When Amazon bought One Medical, the FTC and others raised concerns over Amazon’s creep into the health care industry and what that might mean for sensitive health data. It was around this time that the Washington Post reported that customers signed away some of their health privacy rights when they enrolled in Amazon Clinic. None of this has made me feel any better about whether it was legal for Amazon to use my complex purchase history to sell me targeted health care products.

As far as I know, Amazon can. HIPAA, the federal law that protects health privacy, is narrower than most people think. It only applies to health care providers, insurers, and companies that manage medical records. HIPAA requires those entities to protect your data as it moves between them, but it wouldn’t apply to your Amazon purchases, according to Suzanne Bernstein, a legal fellow at the Electronic Privacy Information Center (EPIC).

“That background is especially important, as Amazon and other companies continue to collect, process, and use tremendous amounts of consumer health data that falls outside of HIPAA scope,” Bernstein said. “And it’s not the fault of American consumers for not necessarily knowing all that.”

In the absence of any federal protections, some states have passed their own data privacy laws.

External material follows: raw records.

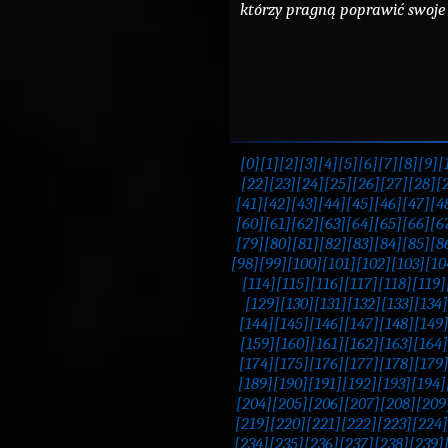
którzy pragną poprawić swoje o
[0]
[1]
[2]
[3]
[4]
[5]
[6]
[7]
[8]
[9]
[
[22]
[23]
[24]
[25]
[26]
[27]
[28]
[
[41]
[42]
[43]
[44]
[45]
[46]
[47]
[4
[60]
[61]
[62]
[63]
[64]
[65]
[66]
[6
[79]
[80]
[81]
[82]
[83]
[84]
[85]
[8
[98]
[99]
[100]
[101]
[102]
[103]
[10
[114]
[115]
[116]
[117]
[118]
[119]
[129]
[130]
[131]
[132]
[133]
[134]
[144]
[145]
[146]
[147]
[148]
[149
[159]
[160]
[161]
[162]
[163]
[164]
[174]
[175]
[176]
[177]
[178]
[179
[189]
[190]
[191]
[192]
[193]
[194]
[204]
[205]
[206]
[207]
[208]
[209
[219]
[220]
[221]
[222]
[223]
[224]
[234]
[235]
[236]
[237]
[238]
[239]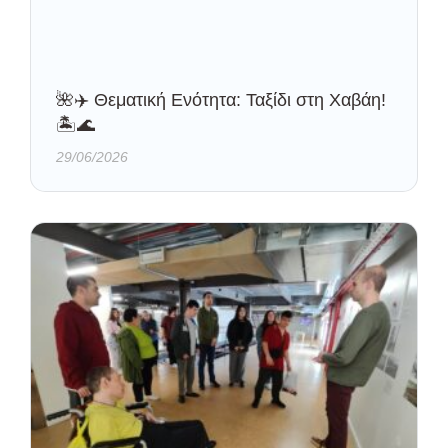
🌺✈️ Θεματική Ενότητα: Ταξίδι στη Χαβάη!
🏝️🌊
29/06/2026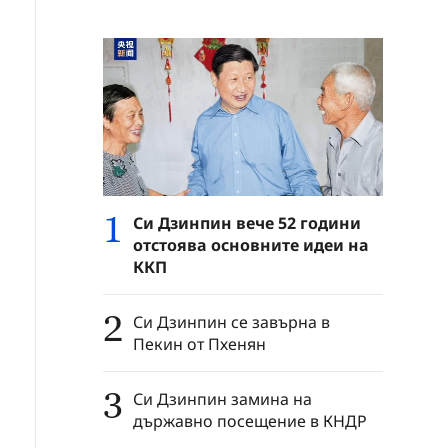
1
Си Дзинпин вече 52 години
отстоява основните идеи на
ККП
2
Си Дзинпин се завърна в
Пекин от Пхенян
3
Си Дзинпин замина на
държавно посещение в КНДР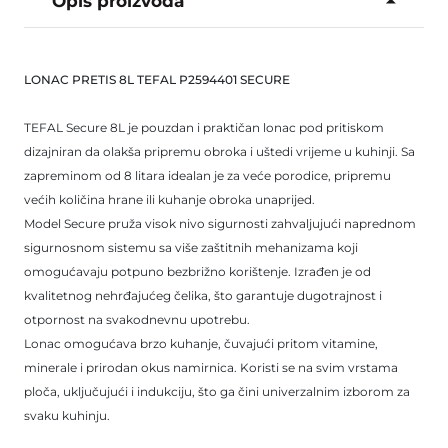
Opis proizvoda
LONAC PRETIS 8L TEFAL P2594401 SECURE
TEFAL Secure 8L je pouzdan i praktičan lonac pod pritiskom
dizajniran da olakša pripremu obroka i uštedi vrijeme u kuhinji. Sa
zapreminom od 8 litara idealan je za veće porodice, pripremu
većih količina hrane ili kuhanje obroka unaprijed.
Model Secure pruža visok nivo sigurnosti zahvaljujući naprednom
sigurnosnom sistemu sa više zaštitnih mehanizama koji
omogućavaju potpuno bezbrižno korištenje. Izrađen je od
kvalitetnog nehrđajućeg čelika, što garantuje dugotrajnost i
otpornost na svakodnevnu upotrebu.
Lonac omogućava brzo kuhanje, čuvajući pritom vitamine,
minerale i prirodan okus namirnica. Koristi se na svim vrstama
ploča, uključujući i indukciju, što ga čini univerzalnim izborom za
svaku kuhinju.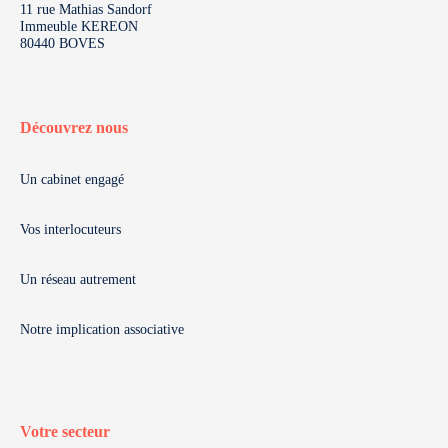
11 rue Mathias Sandorf
Immeuble KEREON
80440 BOVES
Découvrez nous
Un cabinet engagé
Vos interlocuteurs
Un réseau autrement
Notre implication associative
Votre secteur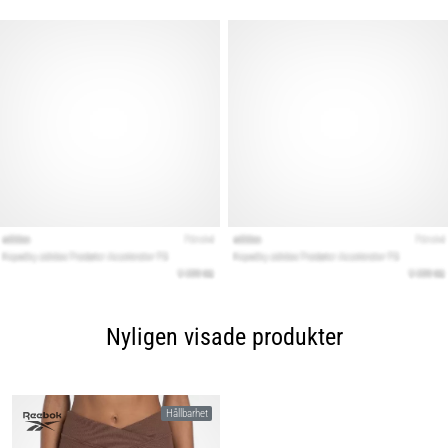
Nyligen visade produkter
Hållbarhet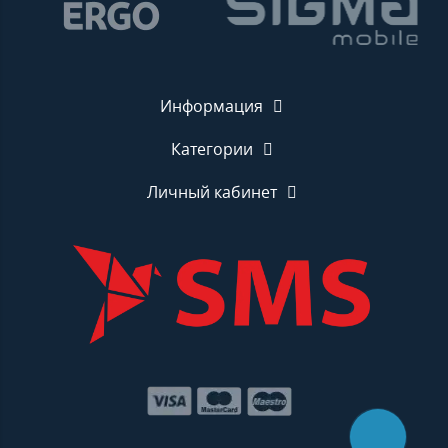
Информация
Категории
Личный кабинет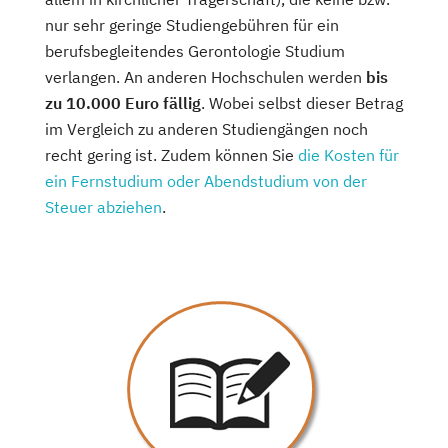
nur sehr geringe Studiengebühren für ein
berufsbegleitendes Gerontologie Studium
verlangen. An anderen Hochschulen werden
bis
zu 10.000 Euro fällig
. Wobei selbst dieser Betrag
im Vergleich zu anderen Studiengängen noch
recht gering ist. Zudem können Sie
die Kosten für
ein Fernstudium oder Abendstudium von der
Steuer abziehen
.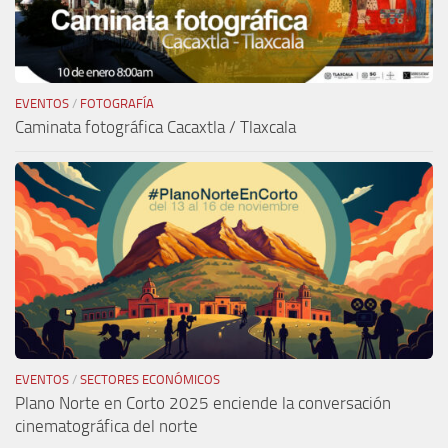
EVENTOS
/
FOTOGRAFÍA
Caminata fotográfica Cacaxtla / Tlaxcala
EVENTOS
/
SECTORES ECONÓMICOS
Plano Norte en Corto 2025 enciende la conversación
cinematográfica del norte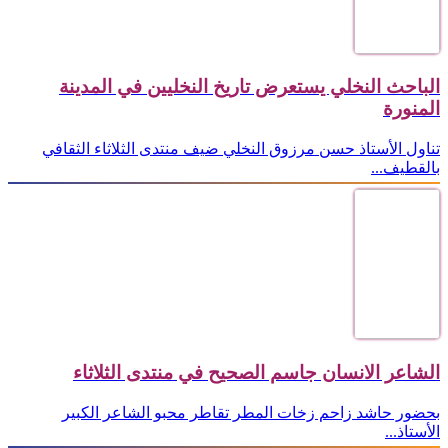
الباحث النخلي يستعرض تاريخ النخليين في المدينة
المنورة
تناول الأستاذ حسن مرزوق النخلي ضيف منتدى الثلاثاء الثقافي
بالقطيف...
الشاعر الانسان جاسم الصحيح في منتدى الثلاثاء
بحضور حاشد زاحم زخات المطر تقاطر محبو الشاعر الكبير
الأستاذ...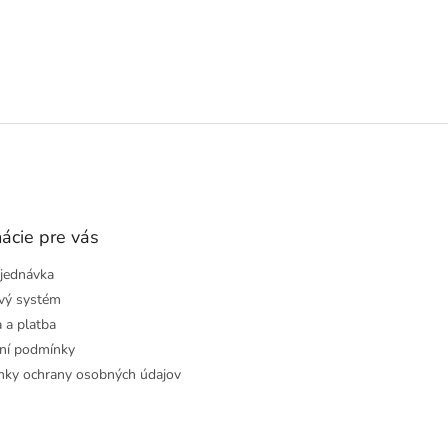
ácie pre vás
jednávka
vý systém
 a platba
ní podmínky
ky ochrany osobných údajov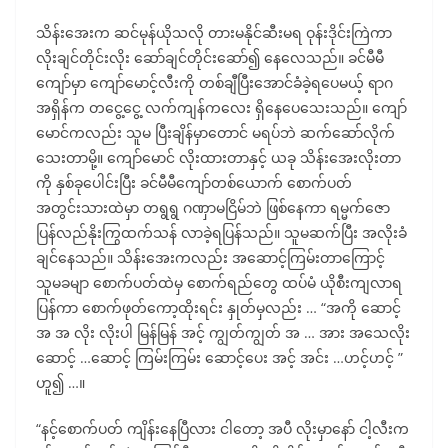
သိန်းအေးက ဆင်မုန်ယိုသလို တားမနိုင်ဆီးမရ ဝုန်းဒိုင်းကြဲကာ
လိုးချင်တိုင်းလိုး ဆော်ချင်တိုင်းဆော်၍ နေလေသည်။ ခင်မီမီ
ကျော်မှာ ကျော်မောင့်လီးကို တစ်ချီပြီးအောင်ခံခဲ့ရပေမယ့် ရာဂ
အရှိန်က တငွေ့ငွေ့ လက်ကျန်ကလေး ရှိနေပေသေးသည်။ ကျော်
မောင်ကလည်း သူမ ပြီးချိန်မှာတောင် မရပ်ဘဲ ဆက်ဆော်လိုက်
သေးတာမို့။ ကျော်မောင် လိုးထားတာနှင့် ယခု သိန်းအေးလိုးတာ
ကို နှစ်ခုပေါင်းပြီး ခင်မီမီကျော်တစ်ယောက် စောက်ပတ်
အတွင်းသားထဲမှာ တရွရွ ဂဏှာမငြိမ်ဘဲ ဖြစ်နေကာ ရမ္မက်ဇော
ပြန်လည်နိုးကြွထက်သန် လာခဲ့ရပြန်သည်။ သူမဆက်ပြီး အလိုးခံ
ချင်နေသည်။ သိန်းအေးကလည်း အဆောင့်ကြမ်းတာကြောင့်
သူမခမျာ စောက်ပတ်ထဲမှ စောက်ရည်တွေ ထပ်မံ ယိုစီးကျလာရ
ပြန်ကာ စောက်ဖုတ်ကော့ထိုးရင်း နှုတ်မှလည်း … “အကို ဆောင့်
အ အ လိုး လိုးပါ မြန်မြန် အင့် ကျွတ်ကျွတ် အ … အား အသေလိုး
ဆောင့် …ဆောင့် ကြမ်းကြမ်း ဆောင့်ပေး အင့် အင်း …ဟင့်ဟင့် ”
ဟူ၍ …။
“နင့်စောက်ပတ် ကျိန်းနေပြီလား ငါတော့ အပီ လိုးမှာနော် ငါ့လီးက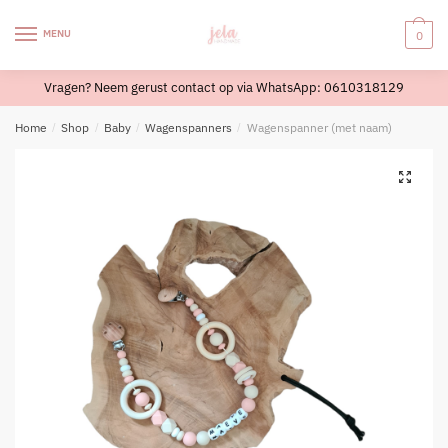
Skip
Skip
to
to
MENU
0
navigation
content
Vragen? Neem gerust contact op via WhatsApp: 0610318129
Home
/
Shop
/
Baby
/
Wagenspanners
/
Wagenspanner (met naam)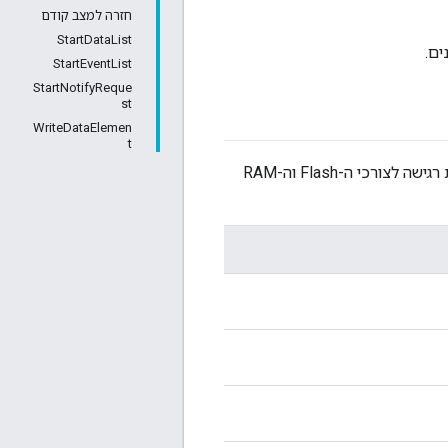
חזרה למצב קודם
StartDataList
ם.
StartEventList
StartNotifyReque
st
WriteDataElemen
t
שנועדה להיות רגישה לצורכי ה-Flash וה-RAM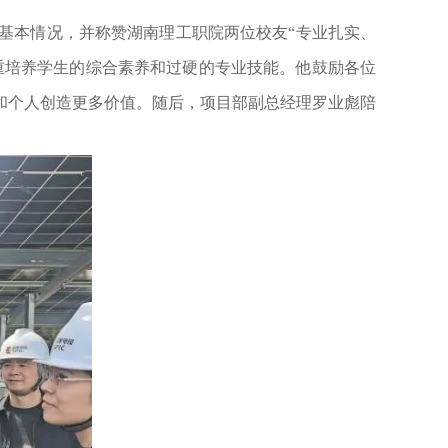
本情况，并称赞湖南理工职院两位校友“专业扎实、
重培养学生的综合素养和过硬的专业技能。他鼓励各位
和个人创造更多价值。随后，项目部副总经理罗业彪陪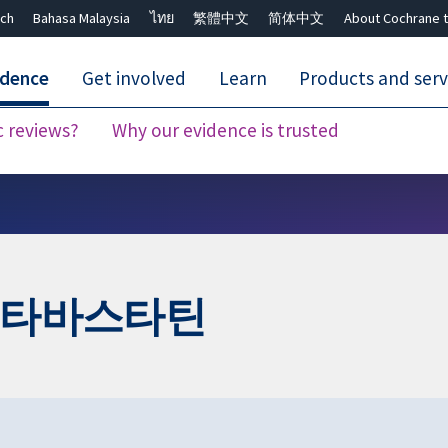
ch
Bahasa Malaysia
ไทย
繁體中文
简体中文
About Cochrane t
idence
Get involved
Learn
Products and serv
c reviews?
Why our evidence is trusted
Close search ✖
피타바스타틴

While California is perhaps most famous for giving its citizens more control over their data, Washington state changed the conversation around health data privacy when it enacted its My Health My Data Act last year. This law defines consumer health data much more broadly, Bernstein explained, so that any information about a consumer’s past, present, or future health conditions is covered. That might mean that Washington residents have the right to some privacy when their Amazon purchases indicate a health condition. It’s so far unclear how the law might apply to Amazon, which is based in Washington.

I’m still making sense of my recent brush with statins on Amazon and still have more questions than answers. Does Amazon plan to target its customers with prescription drug recommendations on a regular basis? Am I the only one who thinks that feels more invasive than convenient? Or does Amazon know what the people really want, even if it feels a little creepy at first?

I can’t know the answers to these questions. One thing I do know: Taco night with heart-healthy ground chicken is a hit.